Sensualism 2 – Epicurus and I

suskindIn Perfume, Patrick Suskind describes the birth of the protagonist during such Great Stinks, and how his odd olfactory sense gave him a different understanding of the world. There is this element of Grenouille that I totally relate to: how the smell is the soul of things, how when you smell something or someone you take that thing or person inside of you, capturing their essence, triggering an emotional response that is irresistible, cause it goes straight to your own soul. It is soul speaking to soul.

As much as I love perfumes, the fragrances and notes expressing movement, colour, textures which are incredibly seducing to me, the experience of the other is the sensualist experience, that believe that the senses are ultimately the only way to know the other, as an unspoken language.


Susskind uses one theme that is dear to me as a sensualist: the senses are the only way the outer world has to communicate with the individual. The senses are that means to know the other, to experience and experiment. Whatever you think, elaborate or devise, must be grounded in a sensorial experience, otherwise it is simply you acting upon yourself.

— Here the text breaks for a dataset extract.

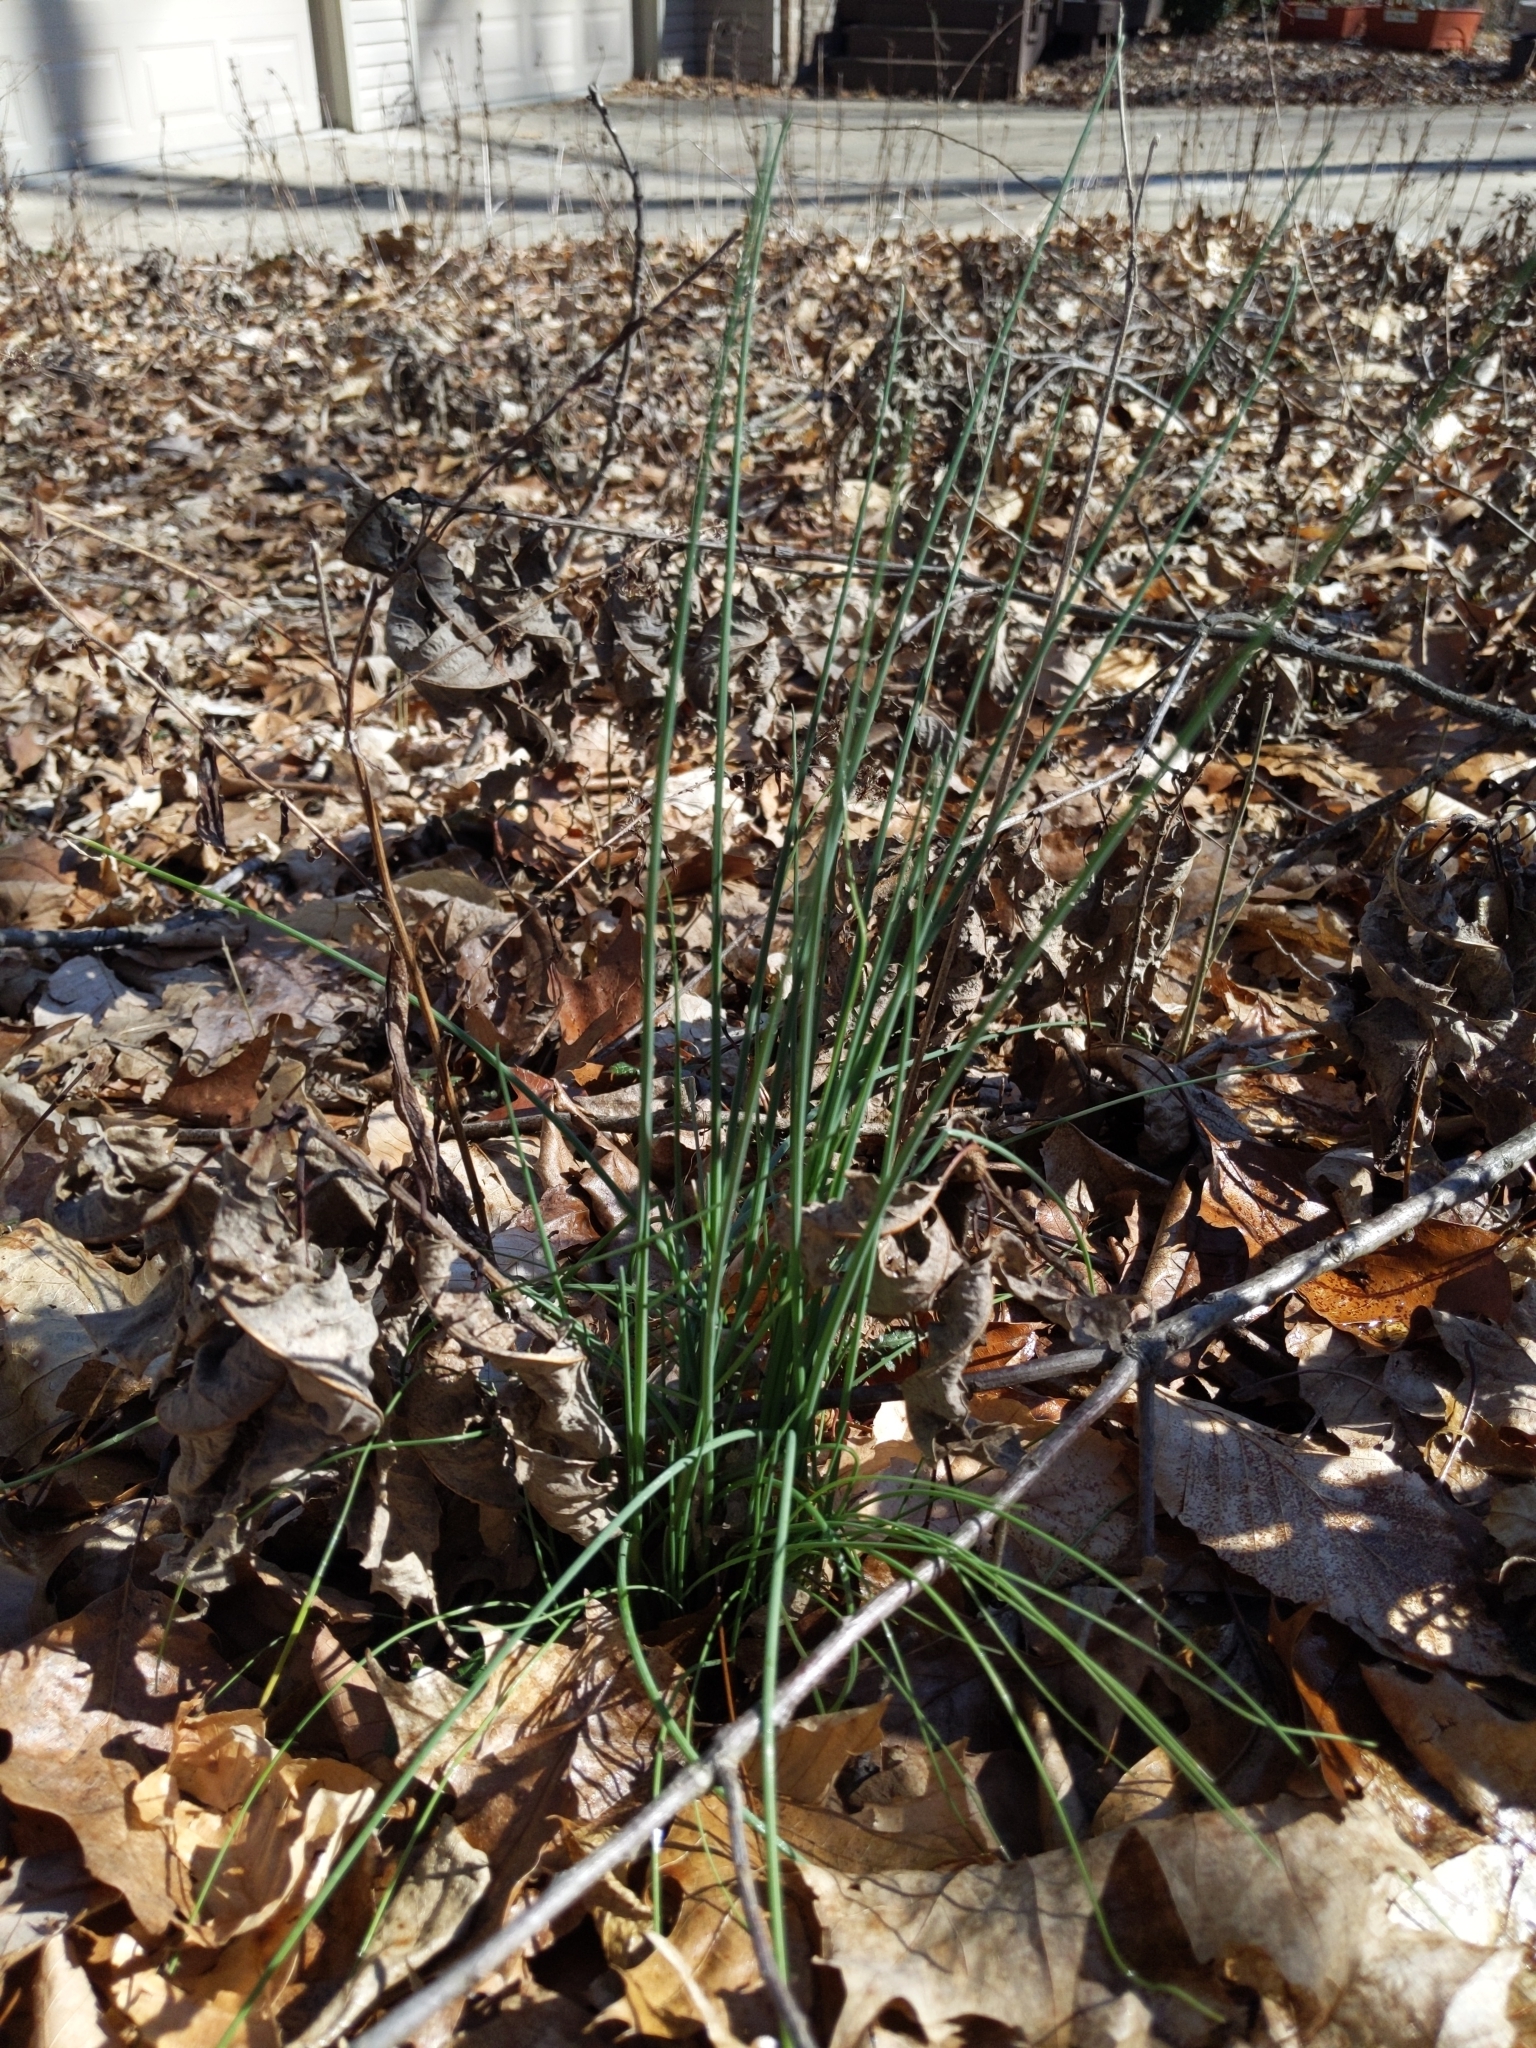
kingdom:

Being called a Sybarite once, was an outrage directed at me! An outrage that I grew accustomed with. Whereas a sybarite displays a taste for beauty and sensuous delights, seeking to achieve a better world on an individual level first, and then at relational level, by turning his community ideally a source of pleasure, I am much more the epicurean sensualist, who seeks to understand the constitution of the world, individually and relationally, and have little or no true want. I enjoy eating good food, but I don´t need to do it, I love sex and enjoy it, but I can live without it, and when I practice it, I do relish in the amount of information is provides about me and my partner, the empirical setting it gives to theories and the intense stimuli to sensation it provides. Sex per se is a physical need, like eating and drinking, and should not be ranked above them.


Knowledge per se is nothing, unless it serves a purpose, unless it is something that has na input – the experience of the world – and an output, a product, be it the enjoyment, the pleasure, the creation of another experience, so that the loss of one is the gain of another.

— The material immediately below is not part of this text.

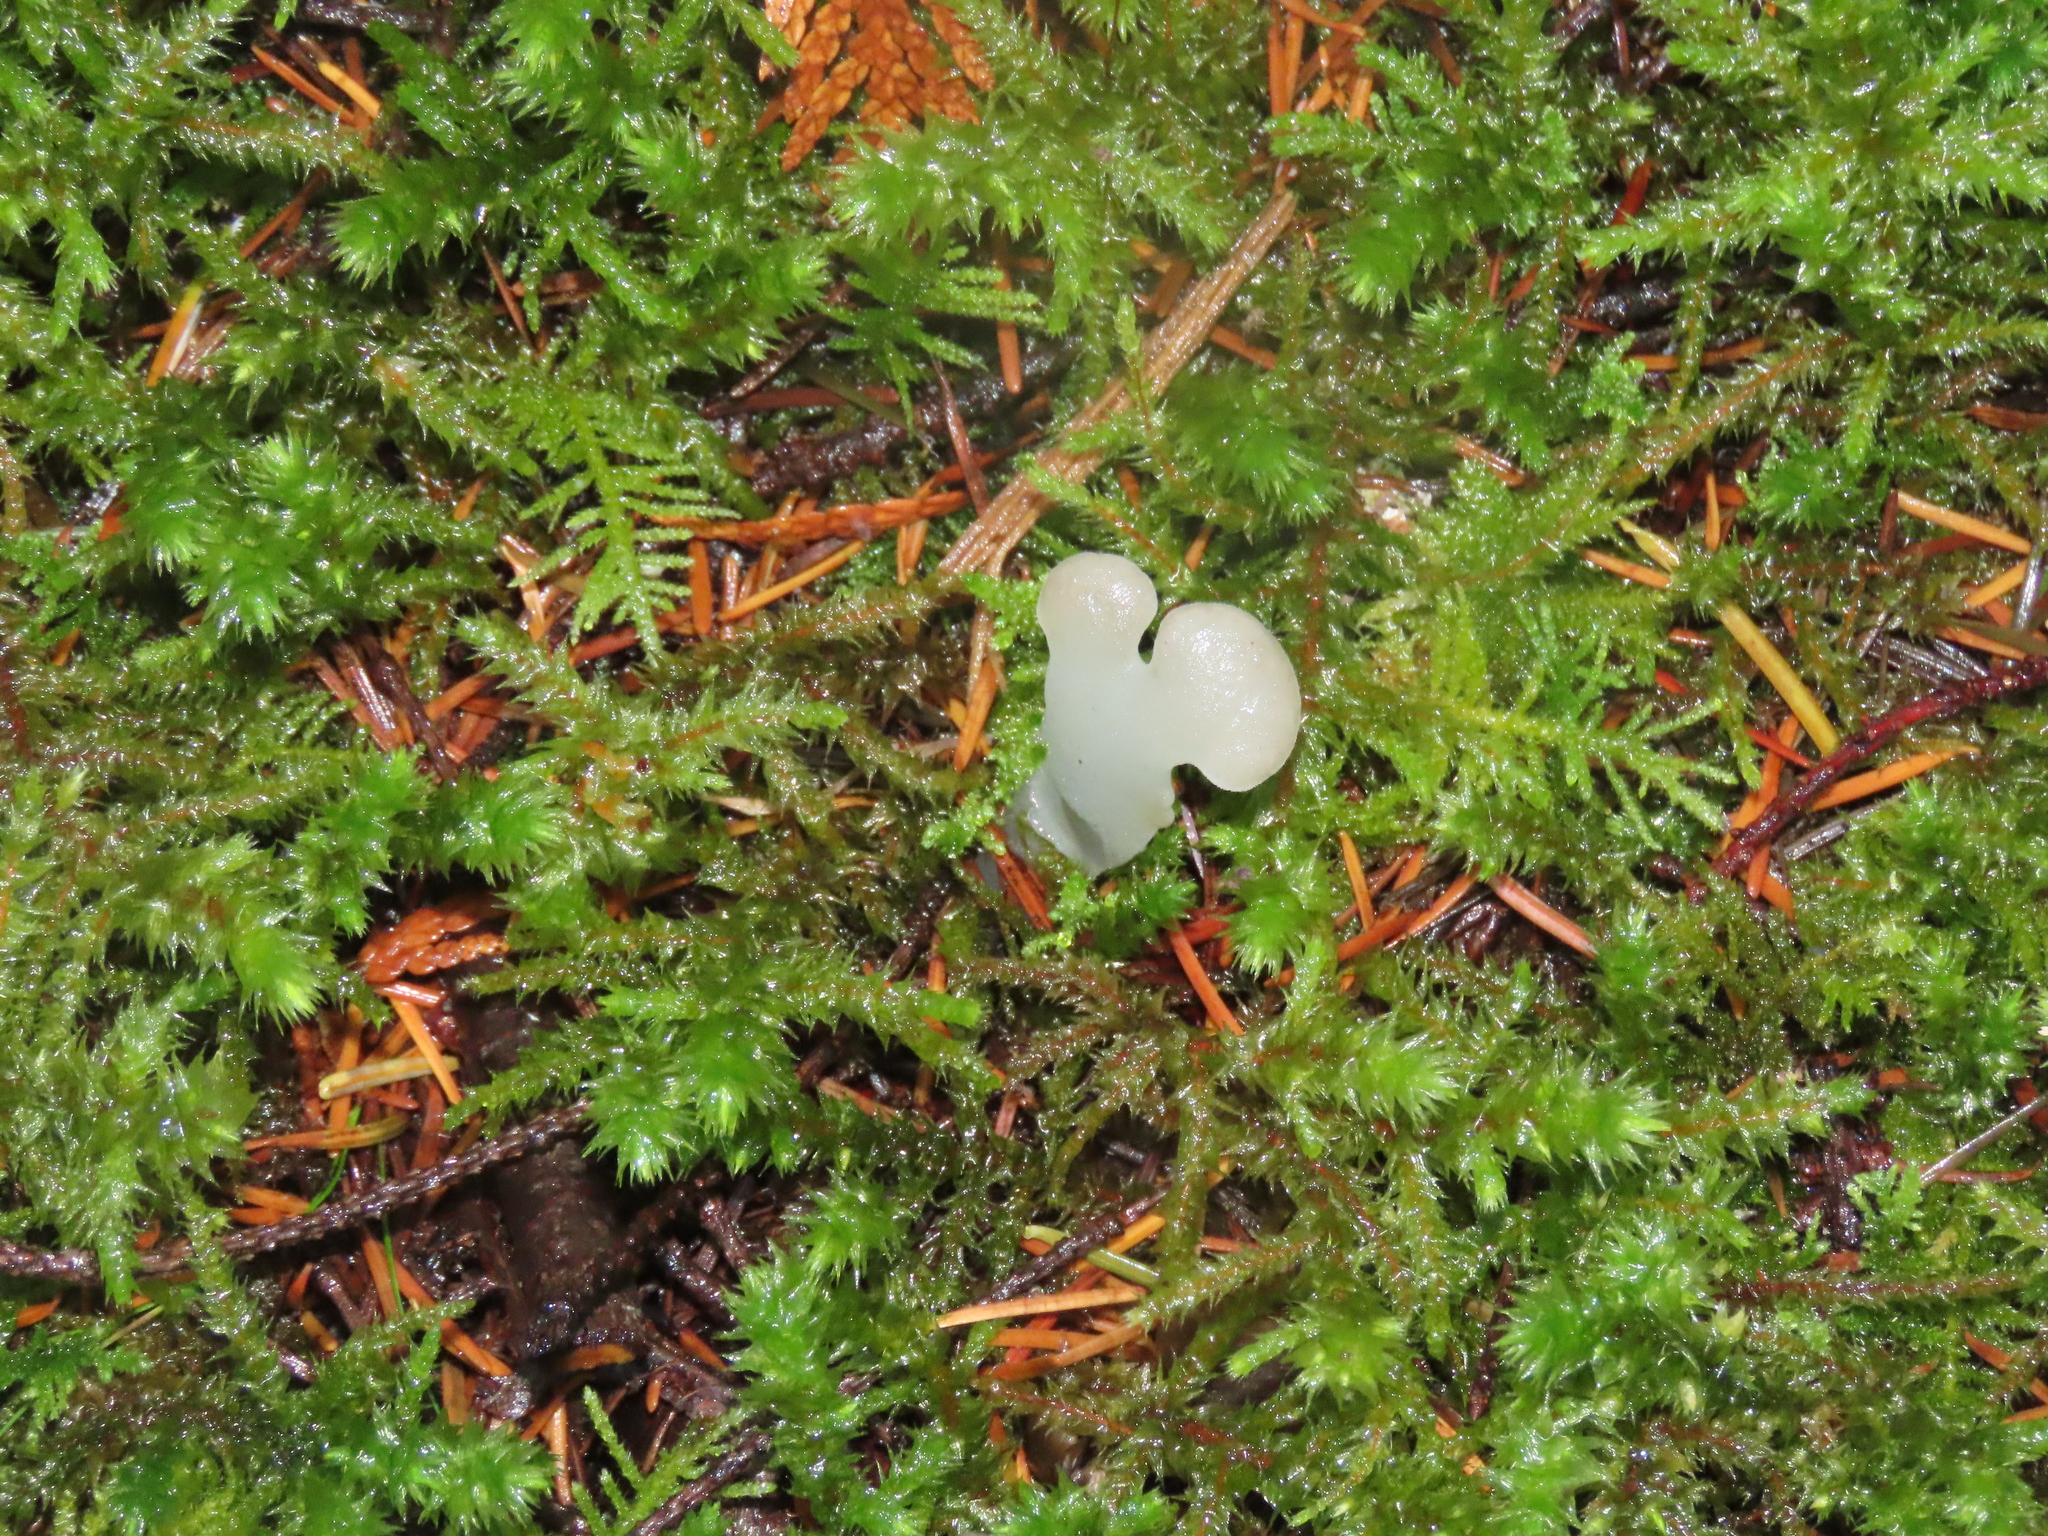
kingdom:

It is impossible to appreciate light without darkness, pleasure without discomfort, food without a bit of hunger, and threading this thin line is the anguish of humans. It is also logical (for me) that you can´t put the human experience into compartments; you might separate fields of study, but the separation is artificial since the ultimate object is the same. Psychology and Physics are both human experiences of the world, and you use different tools of approach. The experience and the tool make the field, but the human (as part of the world) remains the same.

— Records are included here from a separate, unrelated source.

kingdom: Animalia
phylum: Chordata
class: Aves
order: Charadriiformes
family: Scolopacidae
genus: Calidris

As bound as we seem to be by the senses, they are what give us freedom. The paradox is beautiful. And I am making this up as I think, so please forgive me if I contradict myself later.

When I was a Young girl I thought it was unfair that the school inspector acted so tough on us. He was tall (for me) and burly and had this booming voice and I felt intimidated by his size. And I have never been intimated and not fought back. I remember I climbed a stack of benches behind where he was standing, cause I wanted to see the patio from his standpoint. We were not so little after all. When he caught me, he took me to the principal´s office, where I explained to her what I was doing and why. She called my mother who asked her to forgive me cause I was a little weird. I was not intimidated by him, never again.

The scene where the kids climb over the teacher´s desk on Dead Poet´s Society made me cry, because in a sense, I did it myself, out of my own freewill, when I was  10 y-o.

Seeing the world from a different standpoint made a difference for me. The actual seeing made me understand that man as a human being not different from me and my friends. We had our roles in that environment, but we were not essentially unequal.  What my elders considered adventurous I deemed learning experiments. Sensorial or sensualist experiences.

Reaching out to the world with all my senses… at 46, I still do it.